What to work on – Each entry below is to be extracted exactly.

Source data
Segment Open

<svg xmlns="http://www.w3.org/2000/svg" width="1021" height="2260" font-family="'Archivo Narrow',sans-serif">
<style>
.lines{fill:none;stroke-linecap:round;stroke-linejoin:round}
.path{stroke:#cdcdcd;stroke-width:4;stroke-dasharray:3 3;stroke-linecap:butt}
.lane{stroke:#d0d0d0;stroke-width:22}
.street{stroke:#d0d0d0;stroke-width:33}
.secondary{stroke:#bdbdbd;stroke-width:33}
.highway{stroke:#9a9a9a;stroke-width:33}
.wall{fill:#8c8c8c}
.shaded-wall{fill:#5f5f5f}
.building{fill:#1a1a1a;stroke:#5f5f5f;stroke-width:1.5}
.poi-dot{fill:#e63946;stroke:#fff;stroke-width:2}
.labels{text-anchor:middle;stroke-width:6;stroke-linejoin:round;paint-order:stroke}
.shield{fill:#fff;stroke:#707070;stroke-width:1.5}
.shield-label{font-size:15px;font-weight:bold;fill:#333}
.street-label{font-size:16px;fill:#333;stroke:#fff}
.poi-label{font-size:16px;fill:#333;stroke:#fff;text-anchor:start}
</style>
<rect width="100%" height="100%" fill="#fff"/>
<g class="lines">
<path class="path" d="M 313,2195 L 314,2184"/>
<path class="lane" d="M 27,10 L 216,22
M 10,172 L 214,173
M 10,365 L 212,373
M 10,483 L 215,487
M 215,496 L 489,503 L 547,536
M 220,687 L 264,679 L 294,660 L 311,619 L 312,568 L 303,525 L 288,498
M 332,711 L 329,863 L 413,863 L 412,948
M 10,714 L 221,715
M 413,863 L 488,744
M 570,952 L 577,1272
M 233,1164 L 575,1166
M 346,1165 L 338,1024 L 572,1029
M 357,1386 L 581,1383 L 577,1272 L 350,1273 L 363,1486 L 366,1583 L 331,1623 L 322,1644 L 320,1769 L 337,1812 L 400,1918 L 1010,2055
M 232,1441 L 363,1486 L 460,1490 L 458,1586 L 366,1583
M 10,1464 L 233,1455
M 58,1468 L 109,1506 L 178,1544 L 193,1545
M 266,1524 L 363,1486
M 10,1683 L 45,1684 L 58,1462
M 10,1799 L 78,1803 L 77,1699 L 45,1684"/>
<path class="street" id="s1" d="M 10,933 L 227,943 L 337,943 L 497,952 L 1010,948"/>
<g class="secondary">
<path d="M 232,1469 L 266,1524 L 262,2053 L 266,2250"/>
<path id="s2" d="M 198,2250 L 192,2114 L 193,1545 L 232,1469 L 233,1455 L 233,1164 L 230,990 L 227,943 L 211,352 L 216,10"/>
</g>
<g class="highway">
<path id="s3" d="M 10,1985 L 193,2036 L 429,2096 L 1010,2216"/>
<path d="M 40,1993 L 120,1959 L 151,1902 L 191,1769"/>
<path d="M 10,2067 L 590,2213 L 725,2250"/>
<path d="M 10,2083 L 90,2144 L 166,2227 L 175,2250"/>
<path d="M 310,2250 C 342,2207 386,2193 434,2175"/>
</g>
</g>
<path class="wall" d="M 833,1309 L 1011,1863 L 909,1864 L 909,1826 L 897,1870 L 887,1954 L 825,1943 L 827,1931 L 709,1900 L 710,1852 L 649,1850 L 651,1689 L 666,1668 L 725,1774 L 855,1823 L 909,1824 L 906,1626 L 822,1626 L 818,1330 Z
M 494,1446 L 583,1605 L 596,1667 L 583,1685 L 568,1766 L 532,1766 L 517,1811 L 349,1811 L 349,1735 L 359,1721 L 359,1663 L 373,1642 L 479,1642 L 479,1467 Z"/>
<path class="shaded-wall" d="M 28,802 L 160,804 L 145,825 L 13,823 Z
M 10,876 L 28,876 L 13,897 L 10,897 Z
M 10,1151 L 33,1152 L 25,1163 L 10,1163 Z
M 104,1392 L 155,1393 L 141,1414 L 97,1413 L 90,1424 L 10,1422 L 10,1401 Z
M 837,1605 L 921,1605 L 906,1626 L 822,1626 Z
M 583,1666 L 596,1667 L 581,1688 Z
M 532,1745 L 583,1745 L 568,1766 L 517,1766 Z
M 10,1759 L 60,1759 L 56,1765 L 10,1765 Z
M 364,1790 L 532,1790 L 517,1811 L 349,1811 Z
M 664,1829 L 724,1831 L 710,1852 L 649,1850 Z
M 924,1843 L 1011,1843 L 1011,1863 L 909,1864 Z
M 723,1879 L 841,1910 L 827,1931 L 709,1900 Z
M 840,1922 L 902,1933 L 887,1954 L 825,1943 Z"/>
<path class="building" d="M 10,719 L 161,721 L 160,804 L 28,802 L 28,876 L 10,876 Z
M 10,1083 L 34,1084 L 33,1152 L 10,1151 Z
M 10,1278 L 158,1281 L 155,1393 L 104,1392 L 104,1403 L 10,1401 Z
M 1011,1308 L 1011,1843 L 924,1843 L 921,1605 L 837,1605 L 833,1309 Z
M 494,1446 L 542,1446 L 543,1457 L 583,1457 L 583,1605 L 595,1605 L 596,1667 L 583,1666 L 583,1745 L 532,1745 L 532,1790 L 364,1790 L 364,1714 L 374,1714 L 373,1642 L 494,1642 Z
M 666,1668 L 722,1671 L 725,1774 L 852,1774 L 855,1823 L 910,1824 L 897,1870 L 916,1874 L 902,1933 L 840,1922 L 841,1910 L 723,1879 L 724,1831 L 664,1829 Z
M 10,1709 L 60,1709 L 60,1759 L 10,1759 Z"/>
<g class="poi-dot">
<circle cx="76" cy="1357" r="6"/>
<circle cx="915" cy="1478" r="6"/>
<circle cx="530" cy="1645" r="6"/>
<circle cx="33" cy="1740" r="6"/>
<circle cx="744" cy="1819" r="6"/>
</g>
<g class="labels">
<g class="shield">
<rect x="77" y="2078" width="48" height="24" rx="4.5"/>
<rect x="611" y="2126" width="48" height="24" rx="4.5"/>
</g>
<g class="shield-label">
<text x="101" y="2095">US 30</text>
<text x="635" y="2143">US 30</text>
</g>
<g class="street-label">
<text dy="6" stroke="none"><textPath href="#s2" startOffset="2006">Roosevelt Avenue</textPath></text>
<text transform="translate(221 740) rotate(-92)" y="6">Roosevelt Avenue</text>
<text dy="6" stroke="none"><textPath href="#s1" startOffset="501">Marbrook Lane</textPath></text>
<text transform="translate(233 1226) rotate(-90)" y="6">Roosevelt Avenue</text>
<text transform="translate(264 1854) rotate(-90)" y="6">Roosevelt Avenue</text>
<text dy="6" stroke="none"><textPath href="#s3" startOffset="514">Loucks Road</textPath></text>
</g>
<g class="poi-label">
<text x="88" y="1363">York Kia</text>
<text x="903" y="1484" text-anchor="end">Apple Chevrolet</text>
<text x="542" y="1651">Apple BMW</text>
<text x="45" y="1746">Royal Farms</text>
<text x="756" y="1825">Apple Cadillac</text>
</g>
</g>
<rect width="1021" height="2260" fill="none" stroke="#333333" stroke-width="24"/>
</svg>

Segment Closed

Written solution –
<svg xmlns="http://www.w3.org/2000/svg" width="1021" height="2260" font-family="'Archivo Narrow',sans-serif">
<style>
.lines{fill:none;stroke-linecap:round;stroke-linejoin:round}
.path{stroke:#cdcdcd;stroke-width:4;stroke-dasharray:3 3;stroke-linecap:butt}
.lane{stroke:#d0d0d0;stroke-width:22}
.street{stroke:#d0d0d0;stroke-width:33}
.secondary{stroke:#bdbdbd;stroke-width:33}
.highway{stroke:#9a9a9a;stroke-width:33}
.wall{fill:#8c8c8c}
.shaded-wall{fill:#5f5f5f}
.building{fill:#1a1a1a;stroke:#5f5f5f;stroke-width:1.5}
.poi-dot{fill:#e63946;stroke:#fff;stroke-width:2}
.labels{text-anchor:middle;stroke-width:6;stroke-linejoin:round;paint-order:stroke}
.shield{fill:#fff;stroke:#707070;stroke-width:1.5}
.shield-label{font-size:15px;font-weight:bold;fill:#333}
.street-label{font-size:16px;fill:#333;stroke:#fff}
.poi-label{font-size:16px;fill:#333;stroke:#fff;text-anchor:start}
</style>
<rect width="100%" height="100%" fill="#fff"/>
<g class="lines">
<path class="path" d="M 313,2195 L 314,2184"/>
<path class="lane" d="M 27,10 L 216,22
M 10,172 L 214,173
M 10,365 L 212,373
M 10,483 L 215,487
M 215,496 L 489,503 L 547,536
M 220,687 L 264,679 L 294,660 L 311,619 L 312,568 L 303,525 L 288,498
M 332,711 L 329,863 L 413,863 L 412,948
M 10,714 L 221,715
M 413,863 L 488,744
M 570,952 L 577,1272
M 233,1164 L 575,1166
M 346,1165 L 338,1024 L 572,1029
M 357,1386 L 581,1383 L 577,1272 L 350,1273 L 363,1486 L 366,1583 L 331,1623 L 322,1644 L 320,1769 L 337,1812 L 400,1918 L 1010,2055
M 232,1441 L 363,1486 L 460,1490 L 458,1586 L 366,1583
M 10,1464 L 233,1455
M 58,1468 L 109,1506 L 178,1544 L 193,1545
M 266,1524 L 363,1486
M 10,1683 L 45,1684 L 58,1462
M 10,1799 L 78,1803 L 77,1699 L 45,1684"/>
<path class="street" id="s1" d="M 10,933 L 227,943 L 337,943 L 497,952 L 1010,948"/>
<g class="secondary">
<path d="M 232,1469 L 266,1524 L 262,2053 L 266,2250"/>
<path id="s2" d="M 198,2250 L 192,2114 L 193,1545 L 232,1469 L 233,1455 L 233,1164 L 230,990 L 227,943 L 211,352 L 216,10"/>
</g>
<g class="highway">
<path id="s3" d="M 10,1985 L 193,2036 L 429,2096 L 1010,2216"/>
<path d="M 40,1993 L 120,1959 L 151,1902 L 191,1769"/>
<path d="M 10,2067 L 590,2213 L 725,2250"/>
<path d="M 10,2083 L 90,2144 L 166,2227 L 175,2250"/>
<path d="M 310,2250 C 342,2207 386,2193 434,2175"/>
</g>
</g>
<path class="wall" d="M 833,1309 L 1011,1863 L 909,1864 L 909,1826 L 897,1870 L 887,1954 L 825,1943 L 827,1931 L 709,1900 L 710,1852 L 649,1850 L 651,1689 L 666,1668 L 725,1774 L 855,1823 L 909,1824 L 906,1626 L 822,1626 L 818,1330 Z
M 494,1446 L 583,1605 L 596,1667 L 583,1685 L 568,1766 L 532,1766 L 517,1811 L 349,1811 L 349,1735 L 359,1721 L 359,1663 L 373,1642 L 479,1642 L 479,1467 Z"/>
<path class="shaded-wall" d="M 28,802 L 160,804 L 145,825 L 13,823 Z
M 10,876 L 28,876 L 13,897 L 10,897 Z
M 10,1151 L 33,1152 L 25,1163 L 10,1163 Z
M 104,1392 L 155,1393 L 141,1414 L 97,1413 L 90,1424 L 10,1422 L 10,1401 Z
M 837,1605 L 921,1605 L 906,1626 L 822,1626 Z
M 583,1666 L 596,1667 L 581,1688 Z
M 532,1745 L 583,1745 L 568,1766 L 517,1766 Z
M 10,1759 L 60,1759 L 56,1765 L 10,1765 Z
M 364,1790 L 532,1790 L 517,1811 L 349,1811 Z
M 664,1829 L 724,1831 L 710,1852 L 649,1850 Z
M 924,1843 L 1011,1843 L 1011,1863 L 909,1864 Z
M 723,1879 L 841,1910 L 827,1931 L 709,1900 Z
M 840,1922 L 902,1933 L 887,1954 L 825,1943 Z"/>
<path class="building" d="M 10,719 L 161,721 L 160,804 L 28,802 L 28,876 L 10,876 Z
M 10,1083 L 34,1084 L 33,1152 L 10,1151 Z
M 10,1278 L 158,1281 L 155,1393 L 104,1392 L 104,1403 L 10,1401 Z
M 1011,1308 L 1011,1843 L 924,1843 L 921,1605 L 837,1605 L 833,1309 Z
M 494,1446 L 542,1446 L 543,1457 L 583,1457 L 583,1605 L 595,1605 L 596,1667 L 583,1666 L 583,1745 L 532,1745 L 532,1790 L 364,1790 L 364,1714 L 374,1714 L 373,1642 L 494,1642 Z
M 666,1668 L 722,1671 L 725,1774 L 852,1774 L 855,1823 L 910,1824 L 897,1870 L 916,1874 L 902,1933 L 840,1922 L 841,1910 L 723,1879 L 724,1831 L 664,1829 Z
M 10,1709 L 60,1709 L 60,1759 L 10,1759 Z"/>
<g class="poi-dot">
<circle cx="76" cy="1357" r="6"/>
<circle cx="915" cy="1478" r="6"/>
<circle cx="530" cy="1645" r="6"/>
<circle cx="33" cy="1740" r="6"/>
<circle cx="744" cy="1819" r="6"/>
</g>
<g class="labels">
<g class="shield">
<rect x="77" y="2078" width="48" height="24" rx="4.5"/>
<rect x="611" y="2126" width="48" height="24" rx="4.5"/>
</g>
<g class="shield-label">
<text x="101" y="2095">US 30</text>
<text x="635" y="2143">US 30</text>
</g>
<g class="street-label">
<text dy="6" stroke="none"><textPath href="#s2" startOffset="2006">Roosevelt Avenue</textPath></text>
<text transform="translate(221 740) rotate(-92)" y="6">Roosevelt Avenue</text>
<text dy="6" stroke="none"><textPath href="#s1" startOffset="501">Marbrook Lane</textPath></text>
<text transform="translate(233 1226) rotate(-90)" y="6">Roosevelt Avenue</text>
<text transform="translate(264 1854) rotate(-90)" y="6">Roosevelt Avenue</text>
<text dy="6" stroke="none"><textPath href="#s3" startOffset="514">Loucks Road</textPath></text>
</g>
<g class="poi-label">
<text x="88" y="1363">York Kia</text>
<text x="903" y="1484" text-anchor="end">Apple Chevrolet</text>
<text x="542" y="1651">Apple BMW</text>
<text x="45" y="1746">Royal Farms</text>
<text x="756" y="1825">Apple Cadillac</text>
</g>
</g>
<rect width="1021" height="2260" fill="none" stroke="#333333" stroke-width="24"/>
</svg>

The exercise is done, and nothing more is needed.